Un autre point qui m’a occupée pendant ce mois de septembre. J’ai nommé les bons vieux manuels scolaires. Comme beaucoup d’entre nous, je gère le dossier à 90%, voir 95%. Je prends sur moi chaque année. Mais des fois il y a une goutte d’eau qui fait déborder le vase et ici elle concerne les manuels numériques. Les licences acquises avec le renouvellement papier  arrivent pour certaines à expiration et je suis sollicitée pour les reconduire. Dans ce cas, il faut contacter les éditeurs pour obtenir une prolongation de la licence des manuels profs puis s’accorder avec le référent numérique pour l’intégration sur l’ENT. Mais ça ne fait pas partie de mes missions (je suis déjà bien gentille de m’occuper de la distribution / restitution) et un mail de trop et je suis montée dans mes tours (c’est la même rengaine chaque année). Ni une ni deux j’ai envoyé un mail à mon principal et à l’adjoint gestionnaire faisant état de ma lassitude à ce sujet, et du fait que je souhaitais être rétribuée via une IMP pour cette mission « particulière » ou bien qu’il fallait songer à une autre répartition des tâches qui me mettrait hors circuit sur ce dossier. Pas de solutions à mon problème, mais j’ai été entendue et j’attends de voir la suite.

Le Cagibi CDI et le futur CDI

Si vous avez suivi, vous avez compris que je suis dans un lieu de transition dans l’attente de la livraison du futur CDI. Cette livraison devait avoir lieu en janvier. Mais les travaux….

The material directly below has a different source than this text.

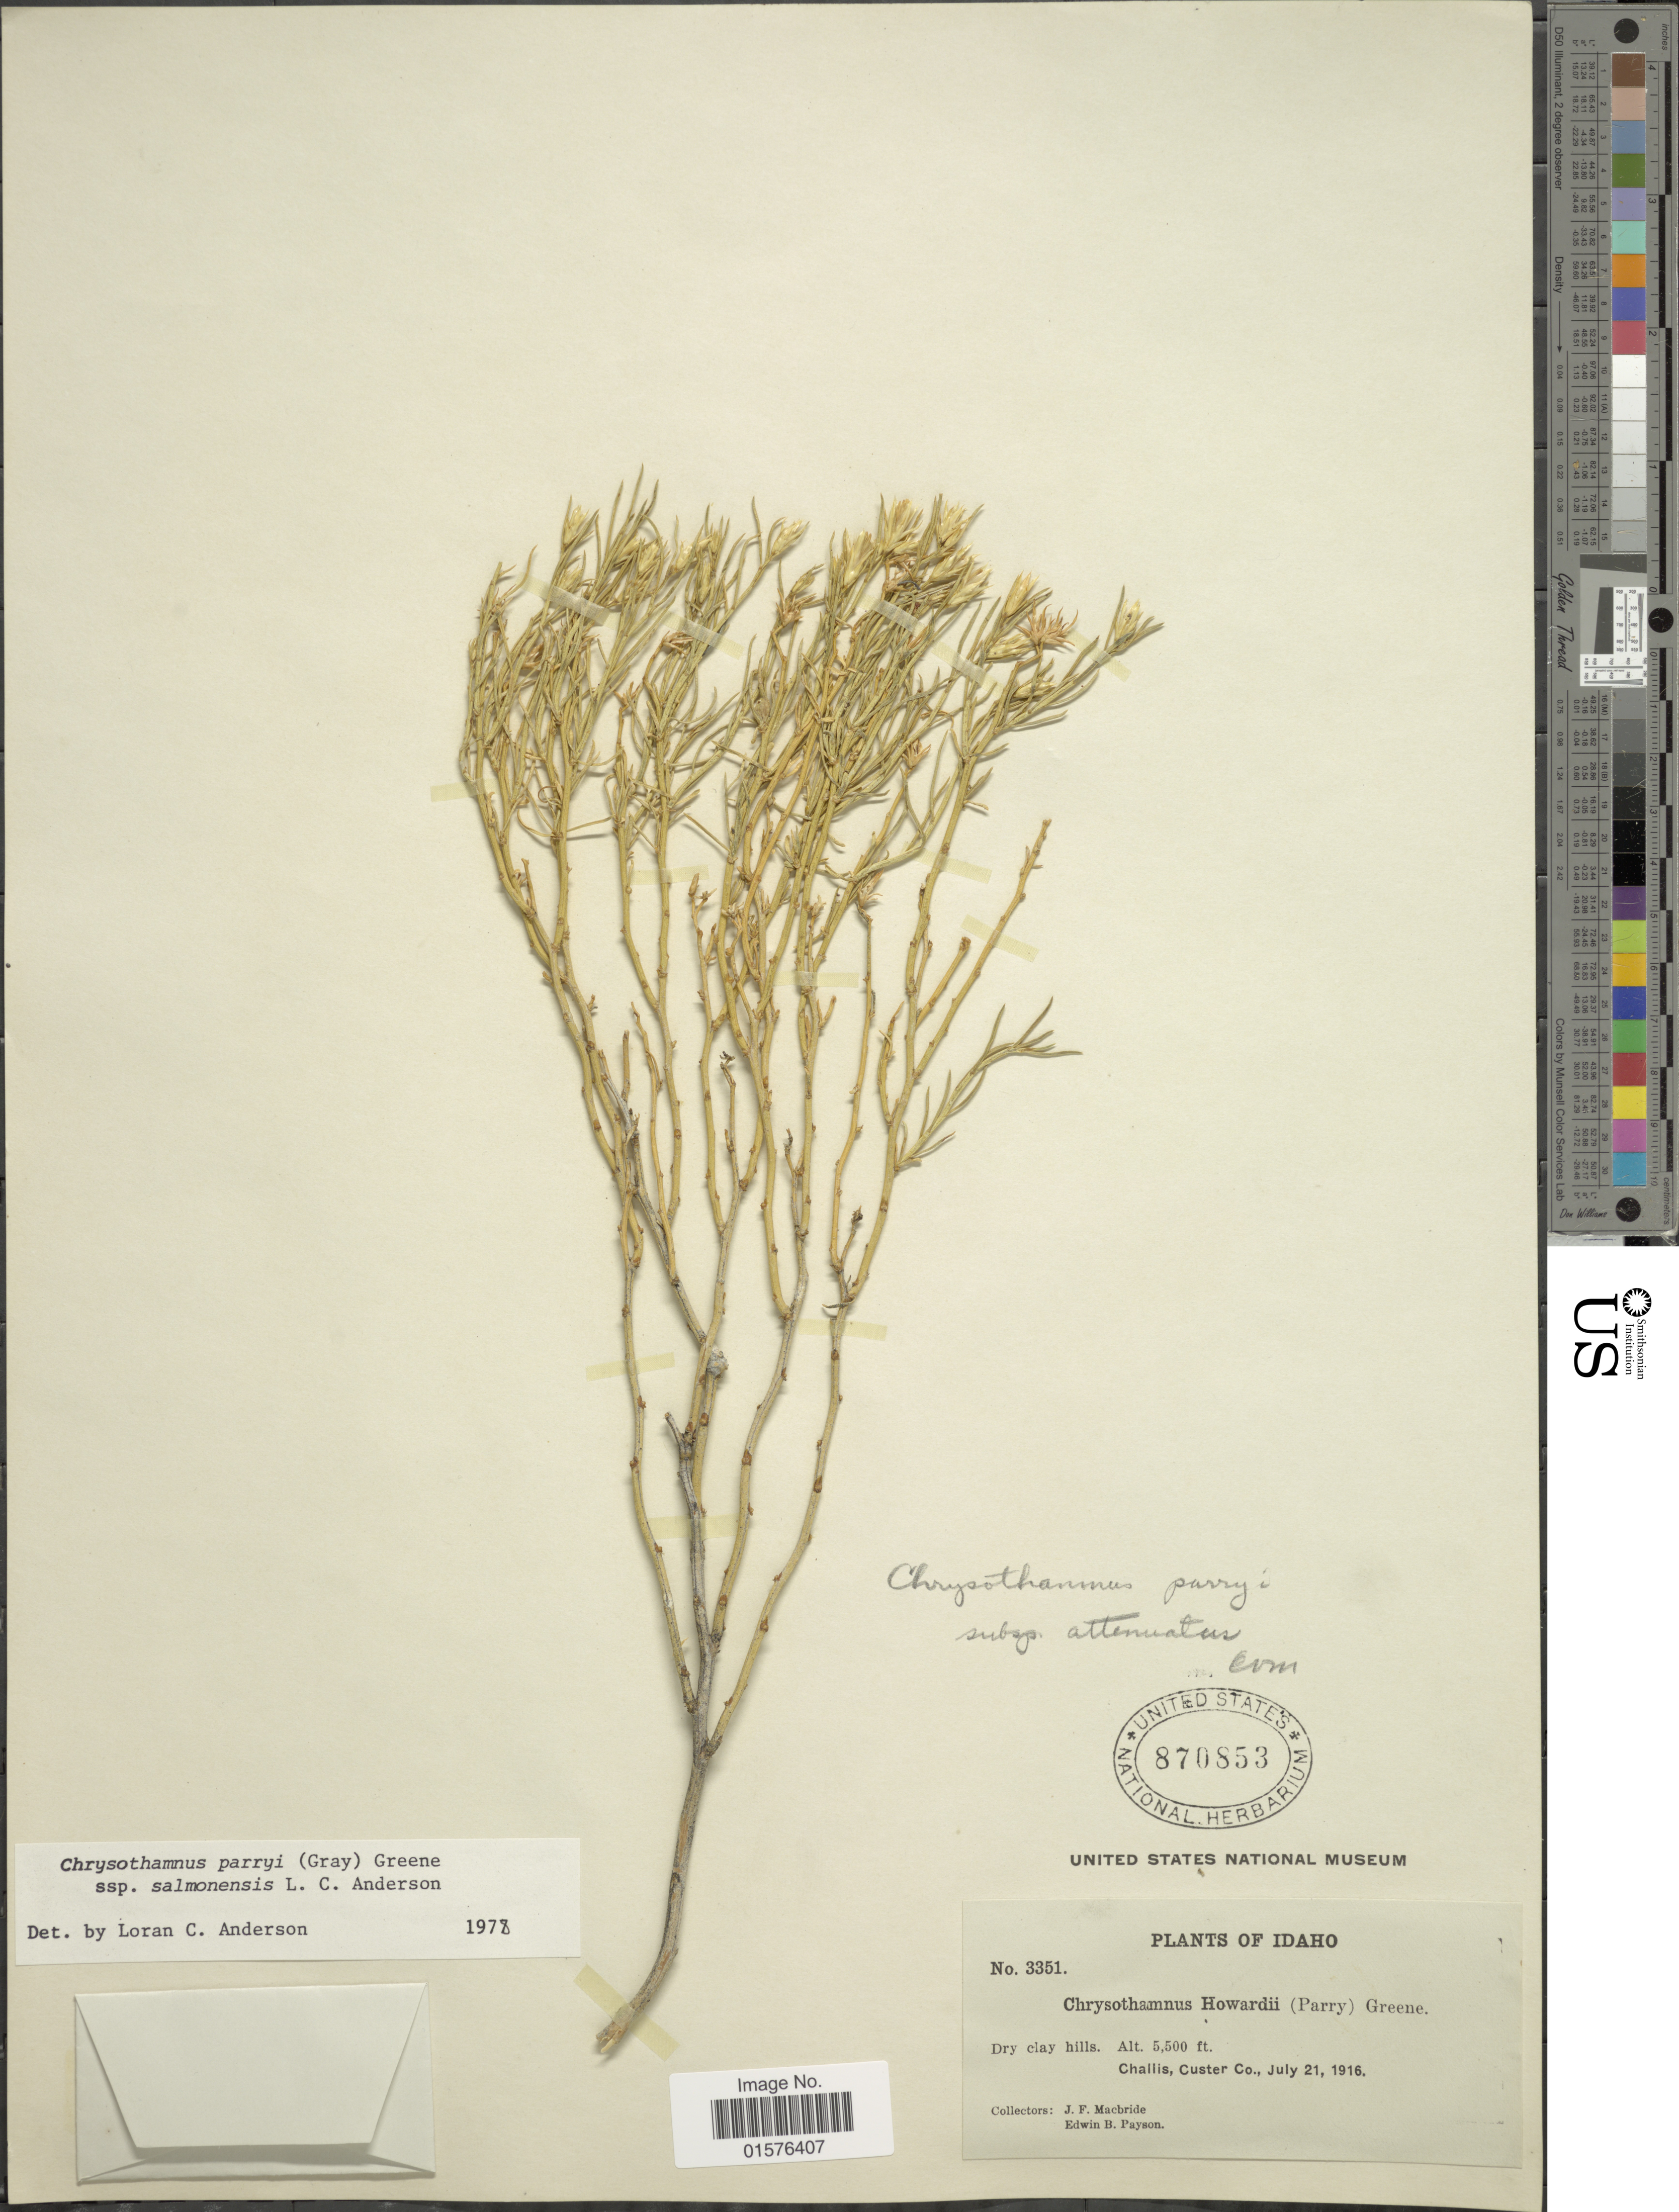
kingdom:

En montant sur le chantier un lundi avec le prof de techno pour parler câble avec l’électricien (ils étaient partis pour m’installer les ordis à l’autre bout du CDI) j’ai appris qu’il y avait du retard dans les travaux. Retard confirmé par mon principal qui était bien désolé. J’ai légèrement déprimé le reste de la journée… Et puis parce qu’il faut bien rebondir, je me suis fait une raison. J’ai demandé un ré-aménagement du CDI provisoire afin de le rendre un tant soit peu plus agréable et fonctionnel en attendant le saint Graal. En attendant j’ai déposé mes devis pour du mobilier / matériel qui devraient être acceptés (dont des tables sur roulettes et rabattables pour pouvoir créer des espaces de travail modulables). Quand j’ai un coup de mou, je regarde les plans de mon futur lieu de travail…  Et j’espère que mon RDV de carrière aura lieu dans ce nouveau CDI (j’avais déjà demandé à ce qu’il est lieu après janvier, et je n’ose pas demander à ce qu’il soit éventuellement repousser encore une fois. D’autant que le retard peut encore être prolongé pour une durée indéterminée)

Et la péda dans tout ça?

Pas grand chose de ce côté… De toutes façons il est très difficile d’accueillir une classe entière dans ce CDI. Je suis tout de même intervenue dans quelques classes pour préparer la venue des auteurs avec UNE collègue, j’ai présenté la sélection des Inco CM2/ 6ème à quelques classes de 6ème. Deux intervention avec les 3ème Segpa et ma collègue de HAS (CV, création d’adresse mails, présentation du site de l’ONISEP)

Et sinon

J’ai accompagné des élèves de 6ème à leur séjour d’intégration. Et c’était chouette! On a fait une randonnée et visité un village fortifié magnifique, organisé un cache cache nocturne… L’an prochain je me porte à nouveau volontaire!